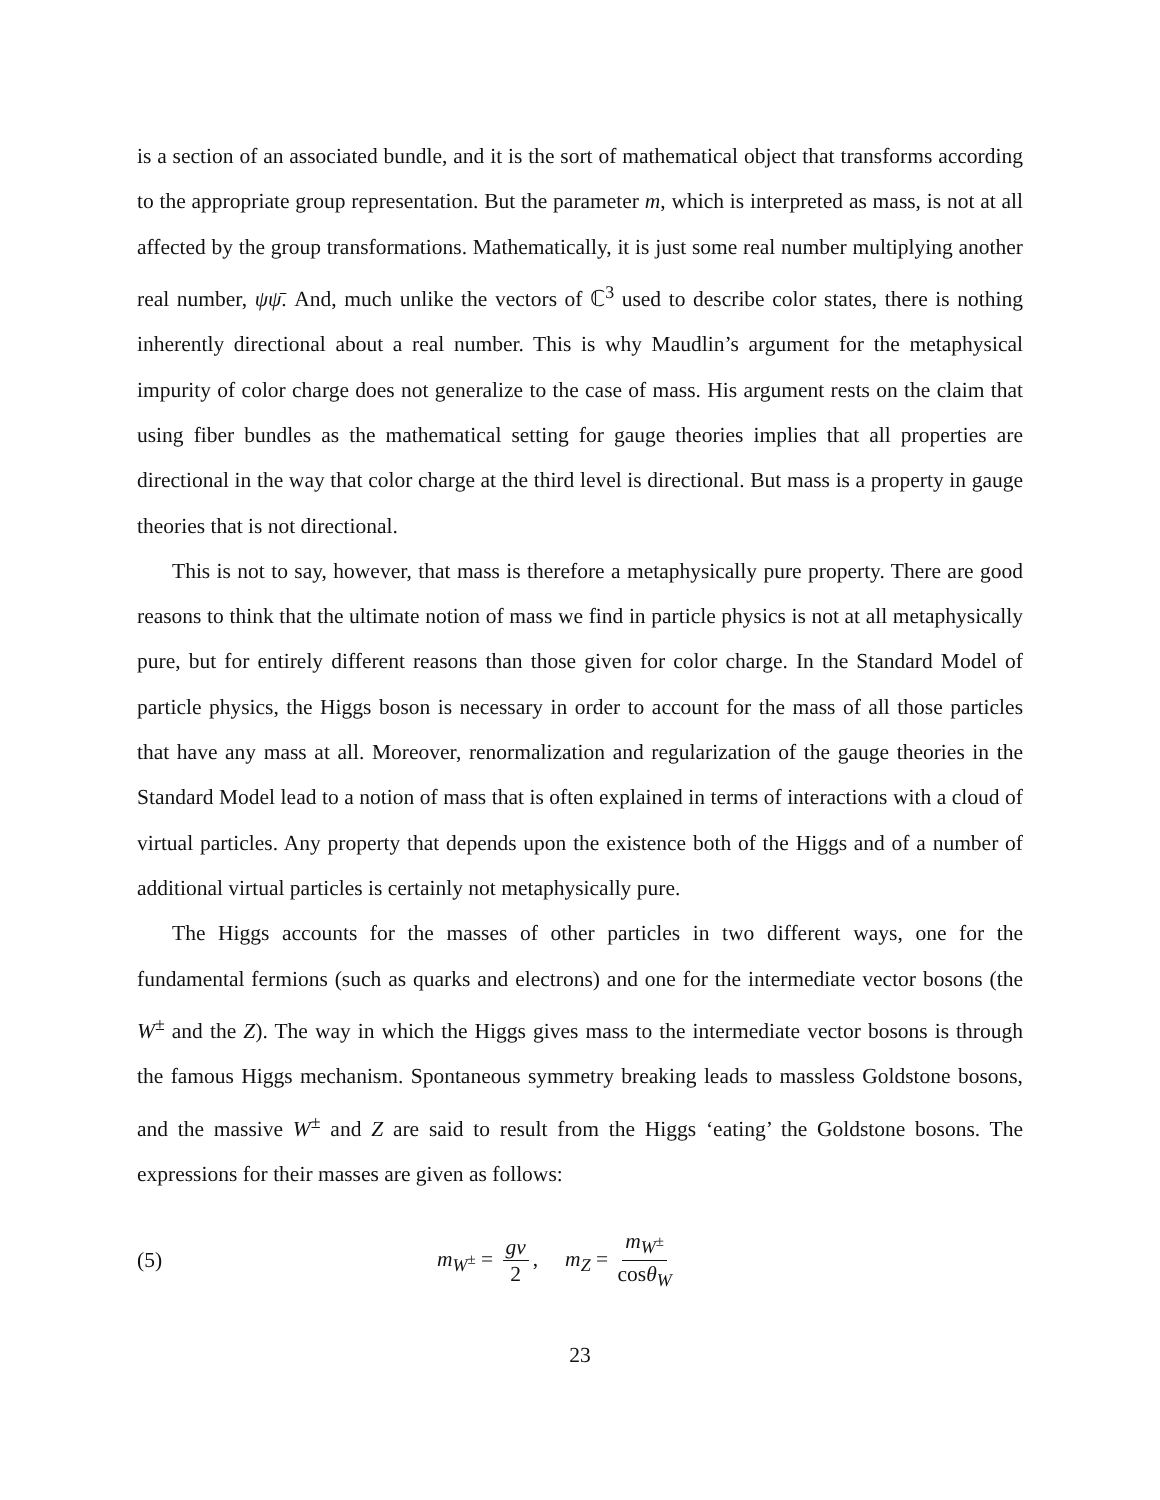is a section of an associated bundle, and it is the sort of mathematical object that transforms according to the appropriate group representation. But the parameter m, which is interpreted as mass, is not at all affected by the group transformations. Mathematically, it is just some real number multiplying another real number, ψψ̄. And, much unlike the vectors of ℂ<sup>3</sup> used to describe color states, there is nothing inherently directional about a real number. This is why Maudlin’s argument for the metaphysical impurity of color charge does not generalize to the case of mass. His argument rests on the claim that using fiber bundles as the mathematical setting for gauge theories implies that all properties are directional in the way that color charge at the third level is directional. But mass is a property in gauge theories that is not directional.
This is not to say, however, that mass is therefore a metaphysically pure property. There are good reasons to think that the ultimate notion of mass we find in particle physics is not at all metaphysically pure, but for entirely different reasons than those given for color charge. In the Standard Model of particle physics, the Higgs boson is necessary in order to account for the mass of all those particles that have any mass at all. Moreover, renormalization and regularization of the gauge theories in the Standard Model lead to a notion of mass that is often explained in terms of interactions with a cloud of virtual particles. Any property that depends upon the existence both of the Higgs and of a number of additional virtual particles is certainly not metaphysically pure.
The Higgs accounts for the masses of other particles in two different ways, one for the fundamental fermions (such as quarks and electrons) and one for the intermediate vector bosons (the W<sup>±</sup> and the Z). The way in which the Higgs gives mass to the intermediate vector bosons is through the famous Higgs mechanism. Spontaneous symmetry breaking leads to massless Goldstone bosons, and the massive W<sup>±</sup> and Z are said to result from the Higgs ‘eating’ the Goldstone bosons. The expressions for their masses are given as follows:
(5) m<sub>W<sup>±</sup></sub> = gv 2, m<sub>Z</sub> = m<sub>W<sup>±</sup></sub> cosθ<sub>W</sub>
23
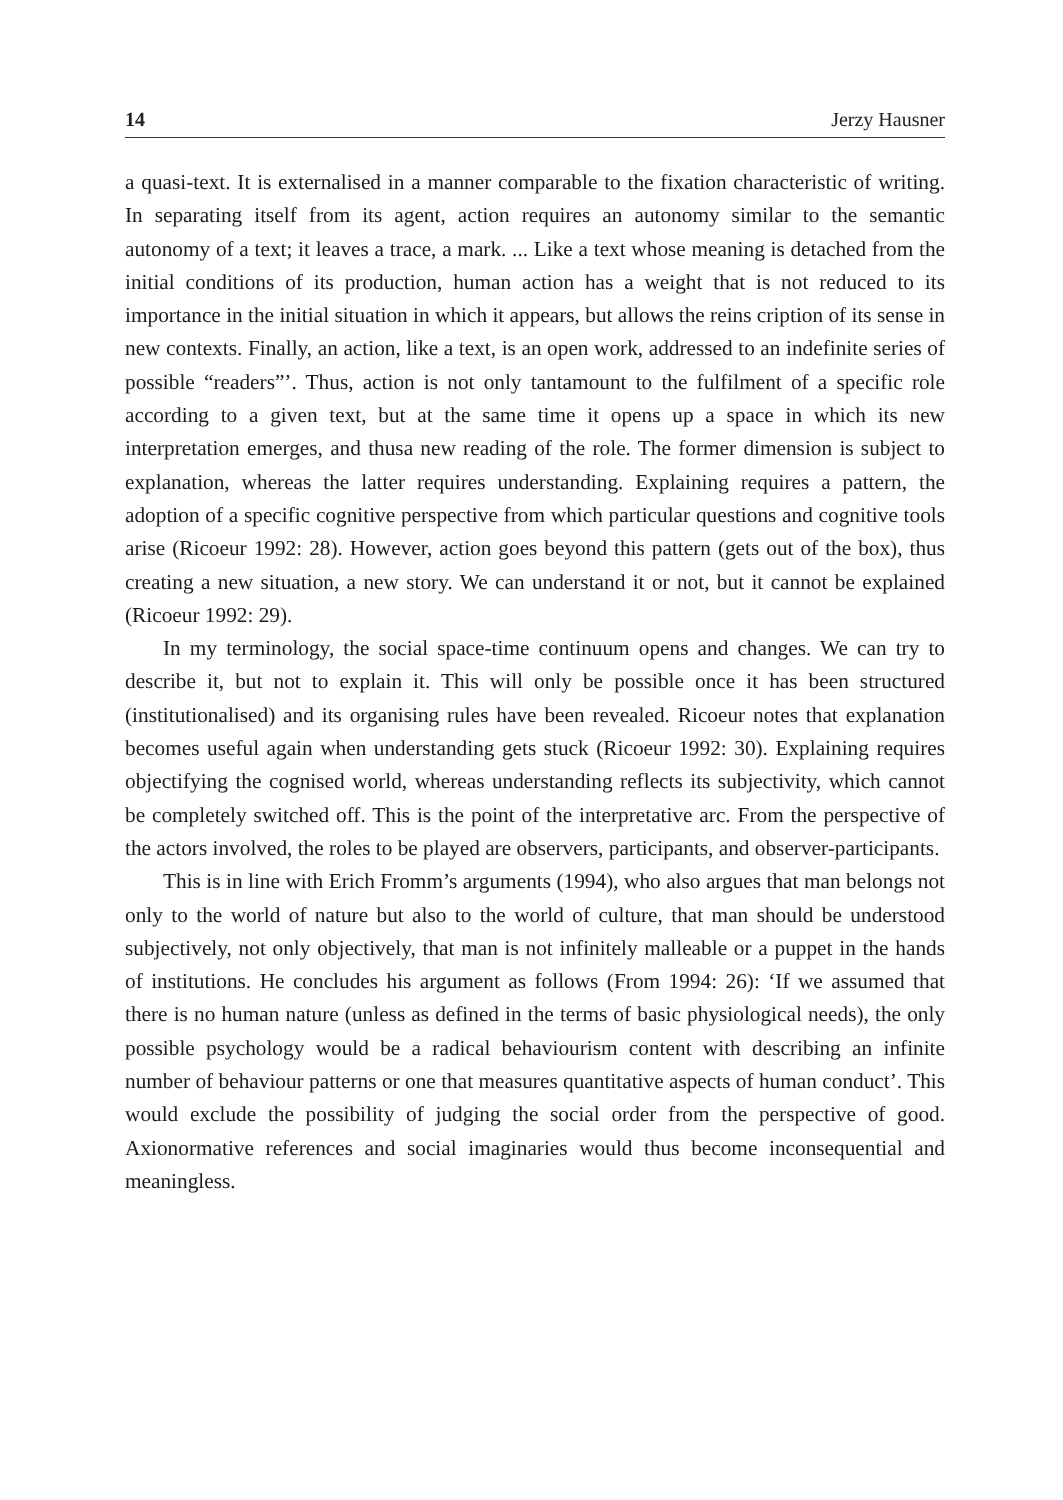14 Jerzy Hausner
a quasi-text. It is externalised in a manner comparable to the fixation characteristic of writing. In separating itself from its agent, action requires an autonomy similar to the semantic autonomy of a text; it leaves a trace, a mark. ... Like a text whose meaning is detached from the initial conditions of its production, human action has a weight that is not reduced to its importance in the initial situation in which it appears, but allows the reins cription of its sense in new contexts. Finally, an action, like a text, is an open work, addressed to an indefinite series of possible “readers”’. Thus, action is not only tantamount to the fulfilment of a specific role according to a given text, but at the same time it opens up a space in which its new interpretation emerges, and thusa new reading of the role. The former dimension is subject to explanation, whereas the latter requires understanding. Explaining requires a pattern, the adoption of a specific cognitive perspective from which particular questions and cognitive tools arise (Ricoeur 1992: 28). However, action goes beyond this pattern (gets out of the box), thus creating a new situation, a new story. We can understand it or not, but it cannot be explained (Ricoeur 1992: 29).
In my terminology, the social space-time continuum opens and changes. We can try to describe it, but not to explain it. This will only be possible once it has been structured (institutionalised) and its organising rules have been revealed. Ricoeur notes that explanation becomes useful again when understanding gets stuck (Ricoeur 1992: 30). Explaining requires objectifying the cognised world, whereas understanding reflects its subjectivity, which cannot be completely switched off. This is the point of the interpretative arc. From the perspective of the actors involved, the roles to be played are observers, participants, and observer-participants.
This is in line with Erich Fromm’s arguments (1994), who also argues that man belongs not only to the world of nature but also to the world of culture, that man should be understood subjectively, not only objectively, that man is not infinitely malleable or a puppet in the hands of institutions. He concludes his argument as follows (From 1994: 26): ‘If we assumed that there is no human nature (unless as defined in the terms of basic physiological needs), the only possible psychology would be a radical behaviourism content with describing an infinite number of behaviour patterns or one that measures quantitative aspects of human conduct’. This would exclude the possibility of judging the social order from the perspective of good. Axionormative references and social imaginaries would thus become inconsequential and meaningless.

☆ ☆ ☆ ☆

**Your objective**. Search the data above for the string "follows". Report every line where it is found.

**Exercise output**.
The Higgs accounts for the masses of other particles in two different ways, one for the fundamental fermions (such as quarks and electrons) and one for the intermediate vector bosons (the W<sup>±</sup> and the Z). The way in which the Higgs gives mass to the intermediate vector bosons is through the famous Higgs mechanism. Spontaneous symmetry breaking leads to massless Goldstone bosons, and the massive W<sup>±</sup> and Z are said to result from the Higgs ‘eating’ the Goldstone bosons. The expressions for their masses are given as follows:
This is in line with Erich Fromm’s arguments (1994), who also argues that man belongs not only to the world of nature but also to the world of culture, that man should be understood subjectively, not only objectively, that man is not infinitely malleable or a puppet in the hands of institutions. He concludes his argument as follows (From 1994: 26): ‘If we assumed that there is no human nature (unless as defined in the terms of basic physiological needs), the only possible psychology would be a radical behaviourism content with describing an infinite number of behaviour patterns or one that measures quantitative aspects of human conduct’. This would exclude the possibility of judging the social order from the perspective of good. Axionormative references and social imaginaries would thus become inconsequential and meaningless.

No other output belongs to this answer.